Press Release
June 27, 2015


No survey can hide the shortcomings of the Aquino administration, Senator Ferdinand "Bongbong" R. Marcos, Jr. said today.

Malacañang disputed the "poor" rating Marcos gave the administration, citing separate results of recent Pulse Asia and Social Weather Stations surveys showing an increase in the performance and trust ratings of President Aquino.

However, Marcos noted that opinion polls are just a reflection of people's opinions, and not facts.

"These are the facts: MRT service breaks down practically every day; monstrous traffic jams are now the norm, not the exception; brownouts continue to plague a large part of Mindanao," Marcos said.

In rating the administration's performance, Marcos also lamented the continuing congestion in the country's airports and seaports that affects the business sector and the economy.

"There can be no dispute too on the fact that the country's economic growth slowed to 5.2 percent in the first quarter, the lowest since 2012, as a results of the government's underspending," Marcos likewise noted.

Data from the Department of Budget and Management shows the government used up only P68.5 billion on infrastructure and other capital outlays during the first three months of 2015, down 11 percent from P77 billion in the first quarter of last year.

The first-quarter infrastructure expenditures were 27.3-percent lower than the P94.3 billion that the government had programmed to spend between from January to March.

Had the infrastructure projects been implemented, they would have spurred the growth of the economy and generated more job opportunities for the poor, Marcos said.

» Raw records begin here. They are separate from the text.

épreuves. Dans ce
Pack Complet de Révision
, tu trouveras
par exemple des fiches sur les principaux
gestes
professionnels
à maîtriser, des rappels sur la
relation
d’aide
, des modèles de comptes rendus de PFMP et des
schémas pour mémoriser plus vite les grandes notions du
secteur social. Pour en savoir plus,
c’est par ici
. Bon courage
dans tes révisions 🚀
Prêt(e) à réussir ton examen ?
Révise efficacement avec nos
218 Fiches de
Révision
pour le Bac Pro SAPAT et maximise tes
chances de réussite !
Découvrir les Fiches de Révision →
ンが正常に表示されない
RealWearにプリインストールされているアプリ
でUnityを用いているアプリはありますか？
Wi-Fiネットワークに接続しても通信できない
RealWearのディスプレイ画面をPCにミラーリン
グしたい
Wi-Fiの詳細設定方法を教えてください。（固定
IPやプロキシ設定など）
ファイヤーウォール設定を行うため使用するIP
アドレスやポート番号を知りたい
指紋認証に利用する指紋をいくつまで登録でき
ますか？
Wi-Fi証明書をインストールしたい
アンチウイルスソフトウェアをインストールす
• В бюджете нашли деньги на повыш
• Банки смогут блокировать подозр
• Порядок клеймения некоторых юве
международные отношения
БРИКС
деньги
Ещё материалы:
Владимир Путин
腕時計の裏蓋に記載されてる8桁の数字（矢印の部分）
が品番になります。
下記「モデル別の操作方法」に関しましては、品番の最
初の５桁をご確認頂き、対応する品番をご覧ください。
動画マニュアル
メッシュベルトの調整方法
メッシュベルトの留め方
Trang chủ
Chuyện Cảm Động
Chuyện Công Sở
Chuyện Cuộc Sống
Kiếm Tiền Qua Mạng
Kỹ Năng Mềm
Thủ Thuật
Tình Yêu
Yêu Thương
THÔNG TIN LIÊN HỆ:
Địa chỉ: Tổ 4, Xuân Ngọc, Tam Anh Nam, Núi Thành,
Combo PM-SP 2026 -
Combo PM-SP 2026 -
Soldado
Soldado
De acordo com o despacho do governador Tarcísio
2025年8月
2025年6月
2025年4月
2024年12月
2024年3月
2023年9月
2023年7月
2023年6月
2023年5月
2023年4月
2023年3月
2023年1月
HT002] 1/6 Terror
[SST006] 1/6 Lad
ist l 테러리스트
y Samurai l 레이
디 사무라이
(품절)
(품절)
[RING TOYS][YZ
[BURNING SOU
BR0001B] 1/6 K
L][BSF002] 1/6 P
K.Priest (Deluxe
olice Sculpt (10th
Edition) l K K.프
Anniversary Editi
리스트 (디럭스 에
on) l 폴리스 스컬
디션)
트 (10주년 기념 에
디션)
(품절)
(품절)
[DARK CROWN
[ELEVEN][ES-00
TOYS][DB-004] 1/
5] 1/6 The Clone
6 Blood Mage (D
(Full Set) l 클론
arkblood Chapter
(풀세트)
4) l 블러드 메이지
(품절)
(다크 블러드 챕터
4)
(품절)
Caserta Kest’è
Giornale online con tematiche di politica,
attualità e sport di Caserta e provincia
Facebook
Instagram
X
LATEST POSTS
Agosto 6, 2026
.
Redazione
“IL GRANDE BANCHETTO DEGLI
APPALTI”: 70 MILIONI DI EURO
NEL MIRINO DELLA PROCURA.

Since Malacañang has cited the SWS and Pulse Asia survey results to defend its performance, Marcos said the Palace should also accept the result of the IBON survey last May, where seven out of 10 Filipinos said their family situation was poor.

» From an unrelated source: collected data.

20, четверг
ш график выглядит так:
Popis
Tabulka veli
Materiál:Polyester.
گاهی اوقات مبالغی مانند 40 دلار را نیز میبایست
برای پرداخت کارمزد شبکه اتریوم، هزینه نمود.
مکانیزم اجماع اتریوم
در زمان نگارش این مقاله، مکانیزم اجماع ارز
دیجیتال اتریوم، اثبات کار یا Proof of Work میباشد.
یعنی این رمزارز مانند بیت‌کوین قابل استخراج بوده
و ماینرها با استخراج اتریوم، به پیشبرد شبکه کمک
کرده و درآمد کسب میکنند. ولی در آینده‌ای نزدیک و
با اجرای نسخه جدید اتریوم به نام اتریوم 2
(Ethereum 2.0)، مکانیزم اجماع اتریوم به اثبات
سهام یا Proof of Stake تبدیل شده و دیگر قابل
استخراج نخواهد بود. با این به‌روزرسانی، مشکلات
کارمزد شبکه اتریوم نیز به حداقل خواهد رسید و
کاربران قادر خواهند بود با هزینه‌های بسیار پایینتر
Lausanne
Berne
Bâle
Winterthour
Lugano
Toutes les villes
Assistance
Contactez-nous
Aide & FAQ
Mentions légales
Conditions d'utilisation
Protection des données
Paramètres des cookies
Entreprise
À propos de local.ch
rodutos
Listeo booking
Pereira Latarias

The respondents were also asked what they thought of social services in the past year; more people, or 56.4%, said that health services were not enough. In the previous round, only 45.7% of the respondents said that health services were not enough.

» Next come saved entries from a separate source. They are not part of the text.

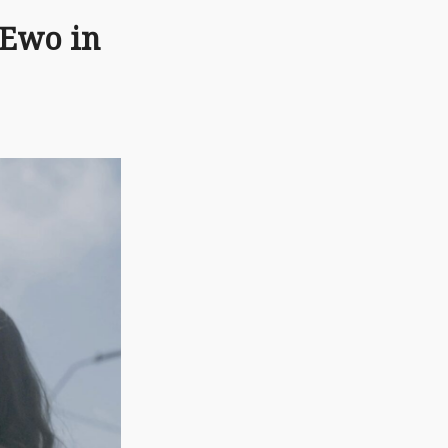
 Ewo in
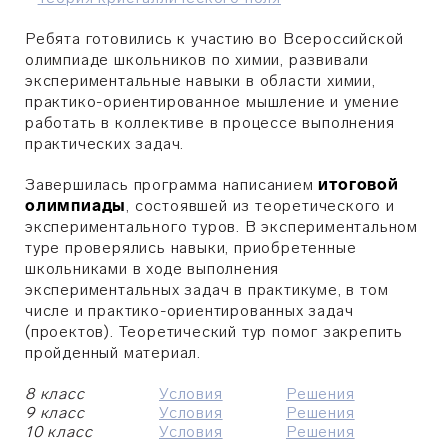
Ребята готовились к участию во Всероссийской
олимпиаде школьников по химии, развивали
экспериментальные навыки в области химии,
практико-ориентированное мышление и умение
работать в коллективе в процессе выполнения
практических задач.
Завершилась программа написанием
итоговой
олимпиады
, состоявшей из теоретического и
экспериментального туров. В экспериментальном
туре проверялись навыки, приобретенные
школьниками в ходе выполнения
экспериментальных задач в практикуме, в том
числе и практико-ориентированных задач
(проектов). Теоретический тур помог закрепить
пройденный материал.
8 класс
Условия
Решения
9 класс
Условия
Решения
10 класс
Условия
Решения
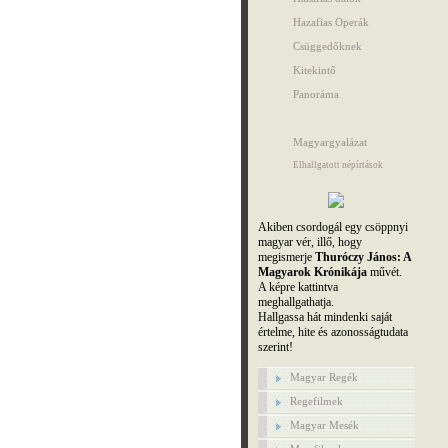
Hazafias Operák
Csüggedőknek
Kitekintő
Panoráma
Magyargyalázat
Elhallgatott népírtások
Akiben csordogál egy csöppnyi
magyar vér, illő, hogy
megismerje
Thuróczy János: A
Magyarok Krónikája
művét.
A képre kattintva
meghallgathatja.
Hallgassa hát mindenki saját
értelme, hite és azonosságtudata
szerint!
Magyar Regék
Regefilmek
Magyar Mesék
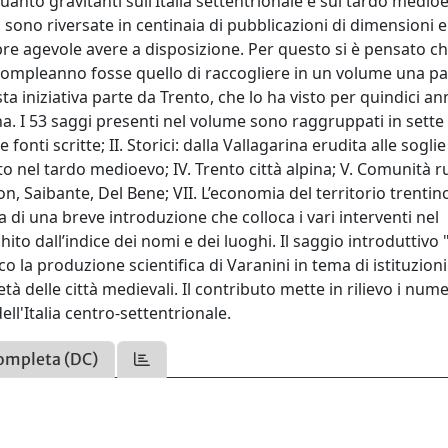
quanto gravitanti sull’Italia settentrionale e sul tardo medio
si sono riversate in centinaia di pubblicazioni di dimensioni e
pre agevole avere a disposizione. Per questo si è pensato che
compleanno fosse quello di raccogliere in un volume una pa
a iniziativa parte da Trento, che lo ha visto per quindici an
na. I 53 saggi presenti nel volume sono raggruppati in sette
fonti scritte; II. Storici: dalla Vallagarina erudita alle soglie
ento nel tardo medioevo; IV. Trento città alpina; V. Comunità ru
on, Saibante, Del Bene; VII. L’economia del territorio trentin
 di una breve introduzione che colloca i vari interventi nel
chito dall’indice dei nomi e dei luoghi. Il saggio introduttivo
co la produzione scientifica di Varanini in tema di istituzioni
tà delle città medievali. Il contributo mette in rilievo i num
ll'Italia centro-settentrionale.
ompleta (DC)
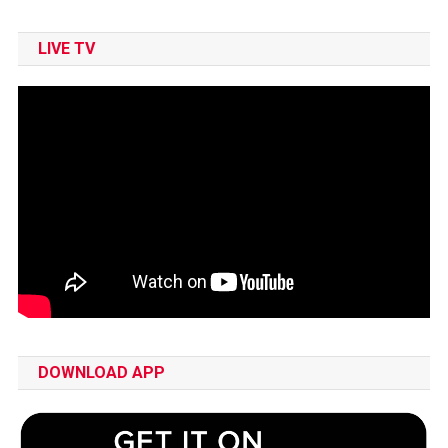
LIVE TV
DOWNLOAD APP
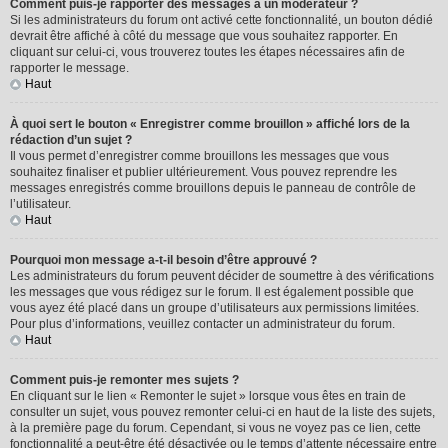
Comment puis-je rapporter des messages à un modérateur ?
Si les administrateurs du forum ont activé cette fonctionnalité, un bouton dédié
devrait être affiché à côté du message que vous souhaitez rapporter. En
cliquant sur celui-ci, vous trouverez toutes les étapes nécessaires afin de
rapporter le message.
Haut
À quoi sert le bouton « Enregistrer comme brouillon » affiché lors de la
rédaction d’un sujet ?
Il vous permet d’enregistrer comme brouillons les messages que vous
souhaitez finaliser et publier ultérieurement. Vous pouvez reprendre les
messages enregistrés comme brouillons depuis le panneau de contrôle de
l’utilisateur.
Haut
Pourquoi mon message a-t-il besoin d’être approuvé ?
Les administrateurs du forum peuvent décider de soumettre à des vérifications
les messages que vous rédigez sur le forum. Il est également possible que
vous ayez été placé dans un groupe d’utilisateurs aux permissions limitées.
Pour plus d’informations, veuillez contacter un administrateur du forum.
Haut
Comment puis-je remonter mes sujets ?
En cliquant sur le lien « Remonter le sujet » lorsque vous êtes en train de
consulter un sujet, vous pouvez remonter celui-ci en haut de la liste des sujets,
à la première page du forum. Cependant, si vous ne voyez pas ce lien, cette
fonctionnalité a peut-être été désactivée ou le temps d’attente nécessaire entre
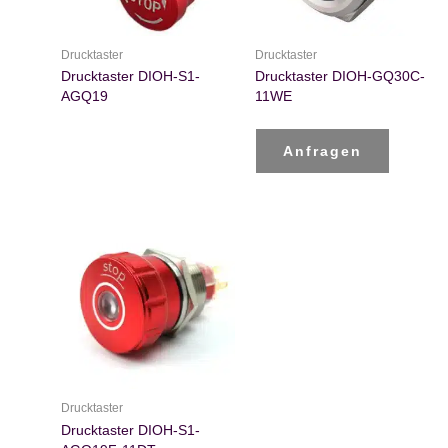
Drucktaster
Drucktaster
Drucktaster DIOH-S1-
Drucktaster DIOH-GQ30C-
AGQ19
11WE
Anfragen
Drucktaster
Drucktaster DIOH-S1-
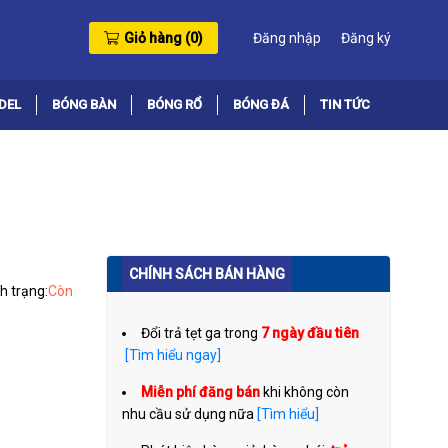
Giỏ hàng (
0
)
Đăng nhập
Đăng ký
DEL
BÓNG BÀN
BÓNG RỔ
BÓNG ĐÁ
TIN TỨC
CHÍNH SÁCH BÁN HÀNG
h trạng:
Còn
Đổi trả tẹt ga trong
7 ngày đầu tiên
[Tìm hiểu ngay]
Miễn phí đăng bán
khi không còn
nhu cầu sử dụng nữa
[Tìm hiểu]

While admitting the IBON survey is also based on people's perception, Marcos said it is supported by official poverty figures for the first semester of 2014, which the Philippine Statistics Authority released last March 6.

The PSA report said that poverty incidence among Filipinos in the first semester of 2014 was estimated at 25.8 percent based on the 2014 APIS (Annual Poverty Indicators Survey) conducted in July 2014. During the same period in 2013, poverty incidence among Filipinos was recorded at 24.6 percent.